Click to hear: “2 Hearted Horse”
For almost a decade now, a small but loyal part of Portland’s music scene has been relying on couple Brian and Tara Cohen and friends to deliver the kind of 30-minute homemade rock records they make better than anyone else around. The Cohens’ new project, Fur, with bassist Greg Bazinet, doesn’t stray very far from the sound of their previous band, The RattleSnakes (Bazinet was in that group too). But by sticking to their DIY roots and not being dicks about it, they have shown you can improve your craft without moving out of the basement.
2 Hearted Horse doesn’t aim to expand the fan base. The first track, “Great Western Plain,” suggests they might know their audience a bit too literally. The song pays tribute to the Maine rock trio of that name, while also sounding like my old band Brenda’s “Intro,” which was really just a sped-up version of my older band Cult Maze’s “Iceberg,” which shares its title with an old RattleSnakes tune. “Plain” is energetic and works here as an opener, but there are better things to come.

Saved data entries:
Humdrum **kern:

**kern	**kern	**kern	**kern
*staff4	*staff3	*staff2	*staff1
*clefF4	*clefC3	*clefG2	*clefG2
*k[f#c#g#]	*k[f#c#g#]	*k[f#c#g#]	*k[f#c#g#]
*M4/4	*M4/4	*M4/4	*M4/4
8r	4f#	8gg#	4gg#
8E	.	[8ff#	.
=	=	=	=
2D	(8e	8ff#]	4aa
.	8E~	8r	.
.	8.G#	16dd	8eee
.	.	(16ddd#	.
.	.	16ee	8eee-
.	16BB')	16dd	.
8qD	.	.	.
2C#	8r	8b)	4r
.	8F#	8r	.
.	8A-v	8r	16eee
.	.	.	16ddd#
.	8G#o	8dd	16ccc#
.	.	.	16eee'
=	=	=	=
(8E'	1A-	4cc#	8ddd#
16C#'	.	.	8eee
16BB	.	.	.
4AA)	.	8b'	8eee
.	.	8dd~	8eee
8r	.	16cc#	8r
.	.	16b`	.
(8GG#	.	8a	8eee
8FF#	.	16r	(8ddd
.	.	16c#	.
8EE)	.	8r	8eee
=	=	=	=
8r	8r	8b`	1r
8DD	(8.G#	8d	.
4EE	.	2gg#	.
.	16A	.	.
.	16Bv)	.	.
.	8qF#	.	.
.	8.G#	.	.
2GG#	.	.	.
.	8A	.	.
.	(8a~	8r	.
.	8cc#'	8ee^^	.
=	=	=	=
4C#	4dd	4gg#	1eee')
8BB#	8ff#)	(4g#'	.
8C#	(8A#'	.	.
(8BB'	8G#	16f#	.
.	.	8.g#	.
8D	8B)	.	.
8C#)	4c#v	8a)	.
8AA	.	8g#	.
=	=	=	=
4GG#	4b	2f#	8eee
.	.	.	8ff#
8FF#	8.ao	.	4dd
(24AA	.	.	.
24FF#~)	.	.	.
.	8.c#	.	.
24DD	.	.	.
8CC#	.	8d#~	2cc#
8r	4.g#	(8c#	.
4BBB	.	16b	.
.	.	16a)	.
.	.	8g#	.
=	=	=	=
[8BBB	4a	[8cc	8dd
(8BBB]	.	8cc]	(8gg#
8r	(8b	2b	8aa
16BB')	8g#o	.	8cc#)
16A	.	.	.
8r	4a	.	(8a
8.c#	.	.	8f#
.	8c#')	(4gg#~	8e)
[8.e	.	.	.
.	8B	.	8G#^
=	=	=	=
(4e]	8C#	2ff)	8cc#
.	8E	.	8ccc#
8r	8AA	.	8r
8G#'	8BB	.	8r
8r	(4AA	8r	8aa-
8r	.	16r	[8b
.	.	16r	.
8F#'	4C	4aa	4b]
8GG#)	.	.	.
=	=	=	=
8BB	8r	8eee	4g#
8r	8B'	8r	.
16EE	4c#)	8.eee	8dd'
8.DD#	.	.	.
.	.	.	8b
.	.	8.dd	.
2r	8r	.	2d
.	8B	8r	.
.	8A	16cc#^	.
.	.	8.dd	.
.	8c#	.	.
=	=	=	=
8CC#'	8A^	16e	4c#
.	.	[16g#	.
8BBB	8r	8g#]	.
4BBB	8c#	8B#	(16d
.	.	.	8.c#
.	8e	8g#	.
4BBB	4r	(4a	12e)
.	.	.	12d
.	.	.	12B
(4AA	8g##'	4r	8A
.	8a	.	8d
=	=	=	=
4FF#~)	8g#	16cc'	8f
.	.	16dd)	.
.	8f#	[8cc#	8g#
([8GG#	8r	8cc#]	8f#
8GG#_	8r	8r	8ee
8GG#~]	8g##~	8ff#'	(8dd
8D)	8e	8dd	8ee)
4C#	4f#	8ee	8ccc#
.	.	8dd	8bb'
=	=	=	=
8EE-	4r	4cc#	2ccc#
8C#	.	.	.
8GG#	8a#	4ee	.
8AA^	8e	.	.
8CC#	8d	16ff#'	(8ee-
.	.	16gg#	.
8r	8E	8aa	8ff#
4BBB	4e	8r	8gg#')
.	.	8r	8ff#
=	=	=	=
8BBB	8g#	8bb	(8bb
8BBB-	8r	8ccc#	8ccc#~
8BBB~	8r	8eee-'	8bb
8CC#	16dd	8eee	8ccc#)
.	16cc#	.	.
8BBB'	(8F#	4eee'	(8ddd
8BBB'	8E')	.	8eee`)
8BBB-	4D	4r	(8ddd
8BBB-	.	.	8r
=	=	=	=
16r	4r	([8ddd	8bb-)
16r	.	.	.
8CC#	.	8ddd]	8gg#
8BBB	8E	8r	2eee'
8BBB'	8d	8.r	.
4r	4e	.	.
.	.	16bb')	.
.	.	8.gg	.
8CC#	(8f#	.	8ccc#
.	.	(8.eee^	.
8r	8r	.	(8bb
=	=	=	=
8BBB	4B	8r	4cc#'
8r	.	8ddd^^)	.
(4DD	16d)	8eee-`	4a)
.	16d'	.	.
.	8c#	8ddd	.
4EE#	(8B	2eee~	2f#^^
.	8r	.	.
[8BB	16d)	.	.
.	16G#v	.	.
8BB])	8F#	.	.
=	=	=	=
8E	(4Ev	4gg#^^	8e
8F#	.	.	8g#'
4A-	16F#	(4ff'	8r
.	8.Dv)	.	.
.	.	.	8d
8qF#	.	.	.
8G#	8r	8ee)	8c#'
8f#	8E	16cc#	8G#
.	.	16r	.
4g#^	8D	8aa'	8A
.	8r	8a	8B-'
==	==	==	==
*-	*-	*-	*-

◆ **Task brief**: In the review, who plays bass in Fur?

◆ **Expected output**: Greg Bazinet